▶ _Trecho da página_:
• • • • • • •

Campinas, como municipalidade angular da globalização, tem cidadania e representatividade científica que abriram os debates e a ação pública, e que conduziram à pioneira Lei das Antenas de 1997 (Lei Municipal número 9.580), que se mostrou incompleta ou insuficiente para atender à necessária disciplina técnico-administrativa. Por isso a sua revisão, que culmina com a aprovação e promulgação da Lei Municipal número 11.024 no Diário Oficial de 10/11/2001, trabalhada de forma compartilhada e absolutamente responsável, ética e competente pelos poderes Executivo e Legislativo, comunidade científica e cidadania locais, como reflexo de um movimento, de fato, legítimo e global.

Uma caracterização apressada dessa lei como “aberração populista dos legisladores municipais” será no mínimo desconhecimento de todo o processo que a sustenta pois ela traz avanços à altura de uma cidade como Campinas, que é reconhecidamente um pólo tecnológico e educacional, e também campo de legítima participação popular.

A respeitável posição da Organização Mundial da Saúde (OMS) precisa ampliar sua legitimidade neste tema a partir de um posicionamento isento e realmente independente dos grupos que, de forma apressada, querem impor uma posição que, além de ultrapassada, distorce a verdade científica disponível.

• • • • • • •

▶ _Suas tarefas_:
1. Responda às perguntas abaixo com base no trecho sobre a Lei das Antenas de Campinas.
(a) Qual é o número da lei municipal de 1997 conhecida como Lei das Antenas?
(b) Em que data a Lei Municipal número 11.024 foi publicada no Diário Oficial?
(c) Segundo o trecho, que organização precisa ampliar sua legitimidade neste tema?
2. Prossiga com o texto sobre a Lei das Antenas de Campinas a partir do ponto em que ele termina.

▶ _Material fornecido_:

• • • • • • •

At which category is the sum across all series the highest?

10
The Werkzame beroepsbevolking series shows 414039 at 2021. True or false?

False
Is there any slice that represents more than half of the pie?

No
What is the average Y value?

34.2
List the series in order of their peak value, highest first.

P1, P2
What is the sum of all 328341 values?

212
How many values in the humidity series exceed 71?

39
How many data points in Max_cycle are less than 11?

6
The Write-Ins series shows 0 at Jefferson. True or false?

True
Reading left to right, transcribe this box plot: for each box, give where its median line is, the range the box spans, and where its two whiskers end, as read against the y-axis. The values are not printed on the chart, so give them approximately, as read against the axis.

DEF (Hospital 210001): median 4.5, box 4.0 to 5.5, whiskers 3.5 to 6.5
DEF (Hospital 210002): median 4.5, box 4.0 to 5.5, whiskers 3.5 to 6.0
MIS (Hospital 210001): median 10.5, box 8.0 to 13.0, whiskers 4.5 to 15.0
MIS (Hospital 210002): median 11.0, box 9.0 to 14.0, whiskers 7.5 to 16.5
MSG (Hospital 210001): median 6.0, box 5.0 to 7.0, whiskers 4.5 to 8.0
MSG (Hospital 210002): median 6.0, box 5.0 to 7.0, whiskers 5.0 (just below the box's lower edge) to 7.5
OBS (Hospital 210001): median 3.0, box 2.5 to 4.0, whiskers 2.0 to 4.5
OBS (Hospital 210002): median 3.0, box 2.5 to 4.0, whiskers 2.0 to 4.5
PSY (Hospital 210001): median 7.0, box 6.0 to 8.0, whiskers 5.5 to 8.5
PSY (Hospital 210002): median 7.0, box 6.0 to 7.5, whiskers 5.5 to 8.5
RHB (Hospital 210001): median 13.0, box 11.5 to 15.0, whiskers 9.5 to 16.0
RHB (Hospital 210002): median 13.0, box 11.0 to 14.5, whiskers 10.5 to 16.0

• • • • • • •

▶ _Respostas esperadas_:
1.
(a) Lei Municipal número 9.580.
(b) Em 10/11/2001.
(c) A Organização Mundial da Saúde (OMS).

2.
Esses limites de exposição humana a campos eletromagnéticos que estão sendo divulgados como “oficiais”, são níveis máximos que jamais poderiam ser extrapolados, e se baseiam nos chamados efeitos térmicos das radiações não ionizantes. Efeitos térmicos, como a própria norma adotada admite, são efeitos grosseiros, que não consideram os já numerosos trabalhos que apontam para possíveis efeitos maléficos não térmicos de longo prazo, em níveis de exposição mais restritivos. Ficar repetindo de forma recalcitrante que os níveis emitidos pelas ERB’s não passam de um décimo dos níveis máximos admitidos pela OMS, no mínimo aumenta as suspeitas de que a isenção científica estaria maquilada pelos interesses econômicos.

Não seria irônico, mas sim trágico, “que boa parte das ERB’s não sejam percebidas pela população”, podendo expor pessoas a campos irradiantes de forma descontrolada, o que lhes poderia acarretar problemas de saúde em longo prazo. Esse é o balizamento que norteou a adoção por Campinas, já na lei de 1997, e após três audiências públicas realizadas pela Câmara Municipal, da manutenção de níveis mais restritivos que os da OMS.

Estamos adotando sim níveis quatro vezes mais restritivos para faixa de telefonia celular (ou seja: 100 microwatts por centímetro quadrado), como fizeram e estão fazendo países e cidadanias informados da questão, porque cabe ao poder público municipal definir de forma legítima e não nebulosa os parâmetros do cuidado que quer para seus munícipes, principalmente porque há omissão dos órgãos centrais em disciplinar a matéria de forma isenta. A nova lei vai ainda mais além, ao estabelecer que, na proximidade de locais críticos como hospitais, asilos, creches pré-escolas e escolas de ensino fundamental, não se tolere mais que três microwatts por centímetro quadrado de densidade de potência irradiante.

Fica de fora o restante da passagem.